On Rally day  I had a scavenger hunt that took the kids into every workshop-room to do some activity. (This  was my first year in leading the rotational model in our church.)  


I used Bible verses printed on a card that they would  have to "match" in  the rooms.  (The verse was printed inside the room.) Once in the room they would further "match" the activity with the verse.  Example, Isaiah 43:1 said, "I have called you by name, you are mine."  


In  that room, which was our Art room, the kids had the tools to make their own name tags for the year.  Once the activity was accomplished they received a sticker to place over that BIble verse and they moved on to the next room and BIble verse.  


In the Science room I used, Gen. 6:19 "You shall bring two of every sort into the ark."  On the Science table was a mix of plastic animals and sea creatures that they had to sort through and match up.


In another room I used Deut. 9:10 "THe Lord gave me the two tables of stone written with the finger of God." At this Ten Commandments station, they were first given ALL the commandments, then they were given a sample where one of the commandments were missing. Their job was to identify the commandment that was missing.  


Genesis 27:4 "and prepare for me savory food, such as I love, and bring it to me that I may eat."  This was the kitchen stop off and they got something to eat. 

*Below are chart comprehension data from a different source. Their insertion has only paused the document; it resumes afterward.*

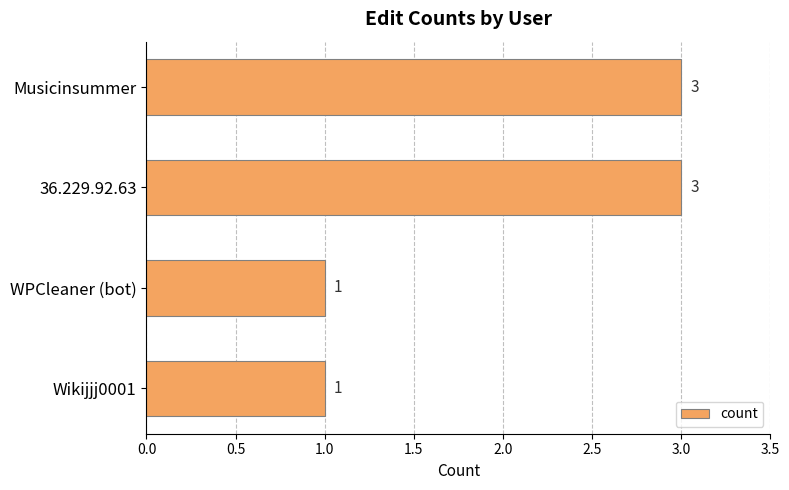

How many values are between 1 and 3?

4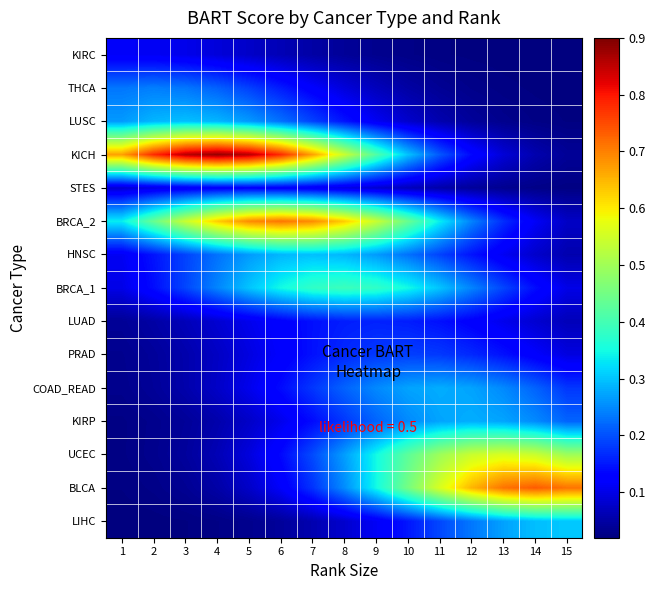

Which series has the largest range (max minus min)?

KICH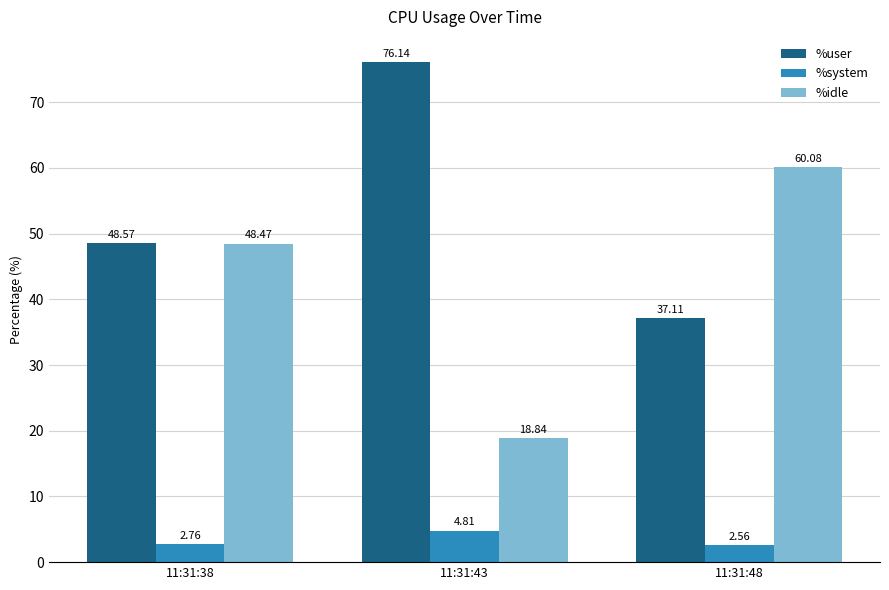

At which label does %user reach its minimum?

11:31:48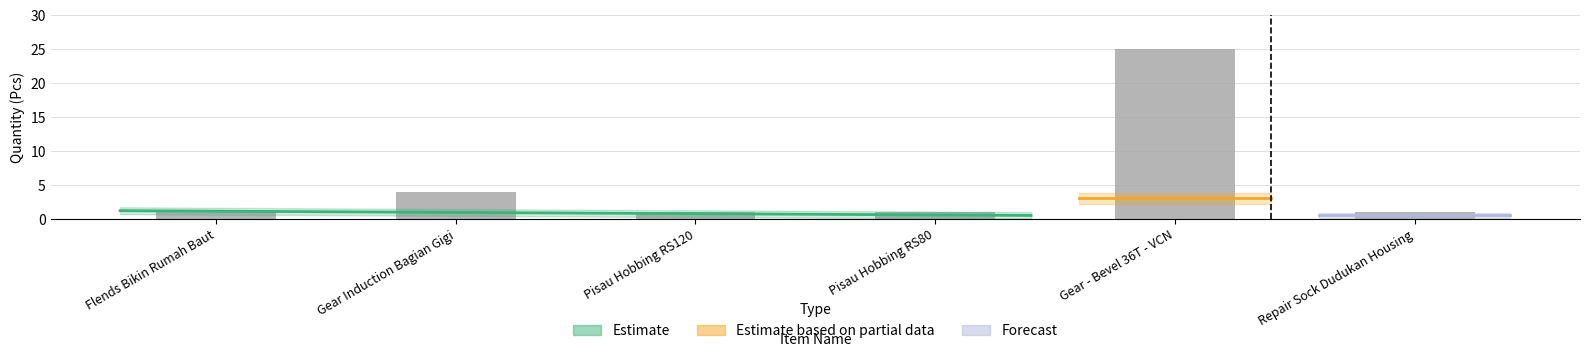

Rank the categories by value from lowest to highest.

Flends Bikin Rumah Baut, Pisau Hobbing RS120, Pisau Hobbing RS80, Repair Sock Dudukan Housing, Gear Induction Bagian Gigi, Gear - Bevel 36T - VCN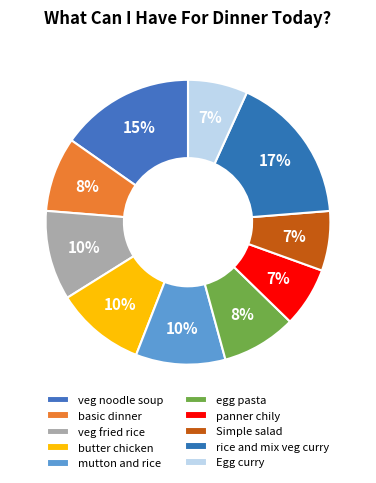

Which slice is the largest?

rice and mix veg curry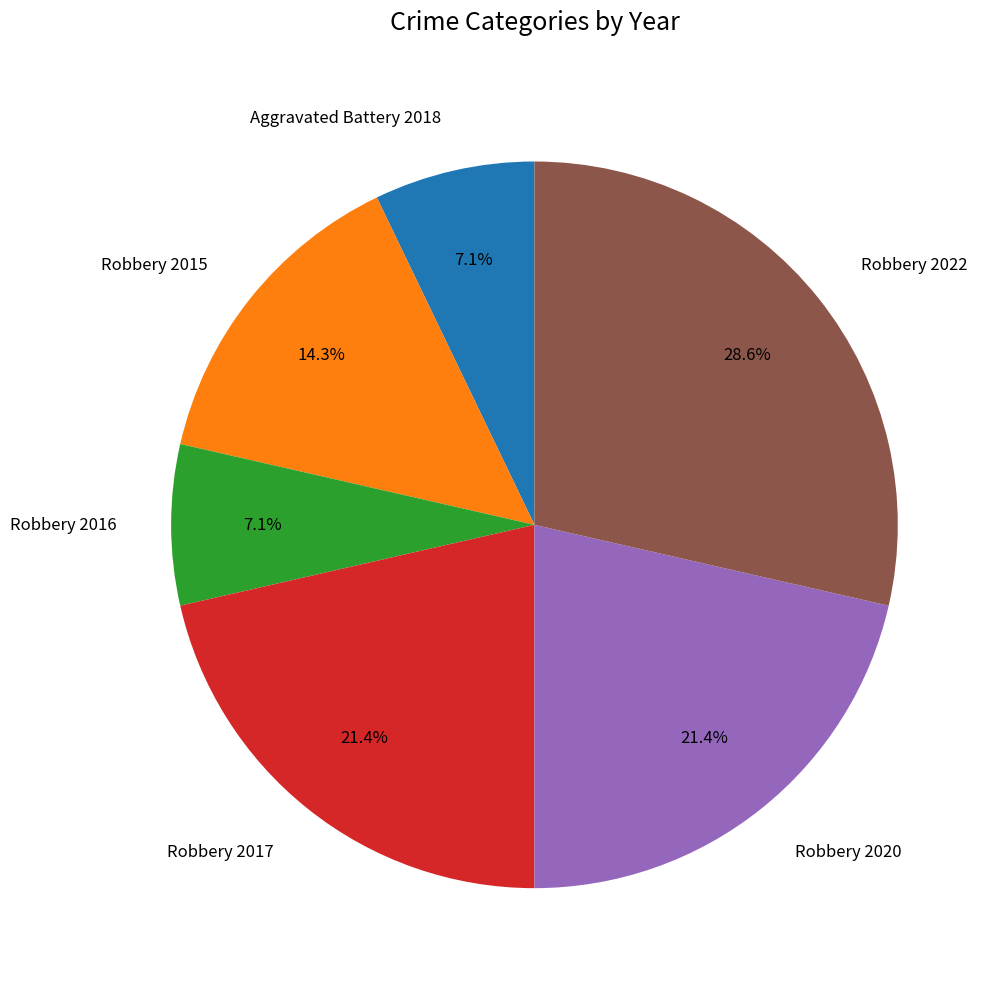

Which has a higher value, Robbery 2015 or Robbery 2022?

Robbery 2022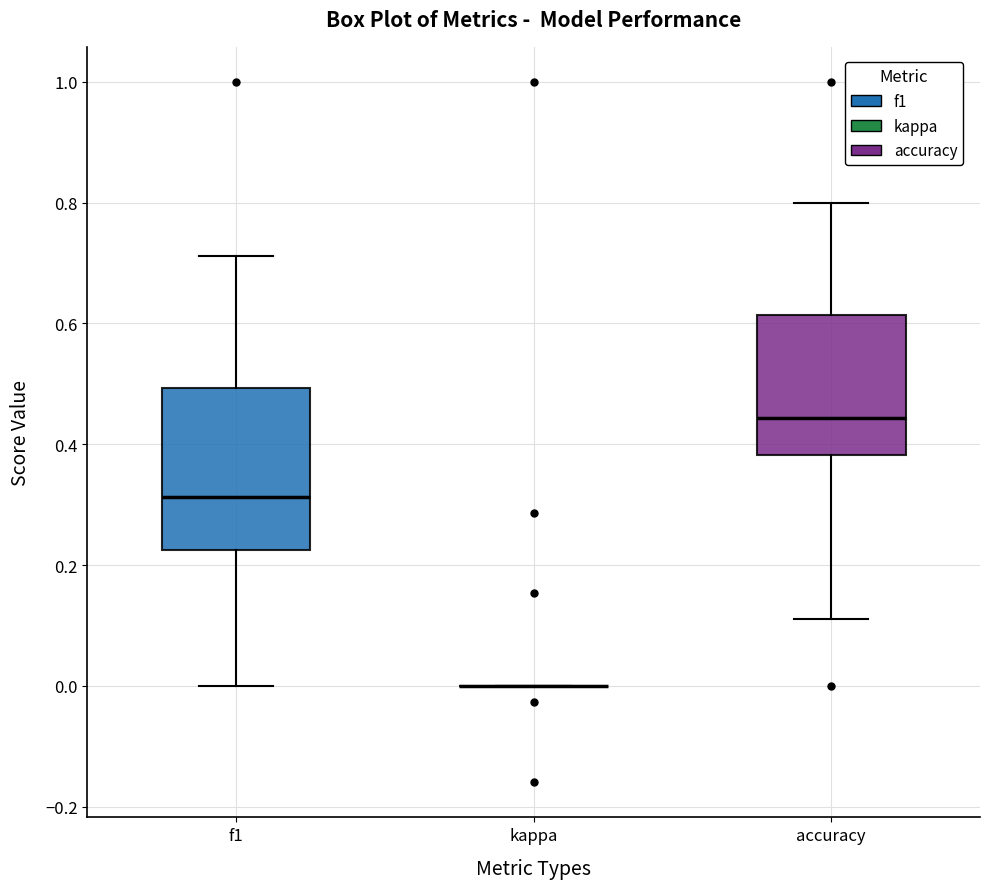

Reading left to right, read every box against the y-axis: the position of its median line, the range the box covers, and the ends of its whiskers. The values are not printed on the chart, so give them approximately, as read against the axis.

f1: median 0.32, box 0.22 to 0.50, whiskers 0.00 to 0.72
kappa: box collapsed to a line at 0.00, whiskers 0.00 to 0.00
accuracy: median 0.44, box 0.38 to 0.62, whiskers 0.12 to 0.80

In our theatre it was Mark 1:6 John was clothed with camel's hair and (wore) a leather belt."  I set up on the screen a photo shoot  backdrop  then the students  could choose what they wanted to wear from our drama closet and have  their picture taken.  I had an elderly gentleman from the congregation dress up like a shepherd wandering the halls and he wore the verse pinned to his back, John 10:14 "I am the good shepherd;I know my own and my own know me." 


He gave them a sticker when they identified the verse.  WIthout making this post too long, you get the drift.  At the end of the hour they returned to where they started and showed me their completed cards and  they received a "Smartie" for being so smart.  It was fun for the kids and I think I will have another  scavenger hunt again their year as well.  I really like the kids reading and following the BIble verses to see what treature God's word holds for them.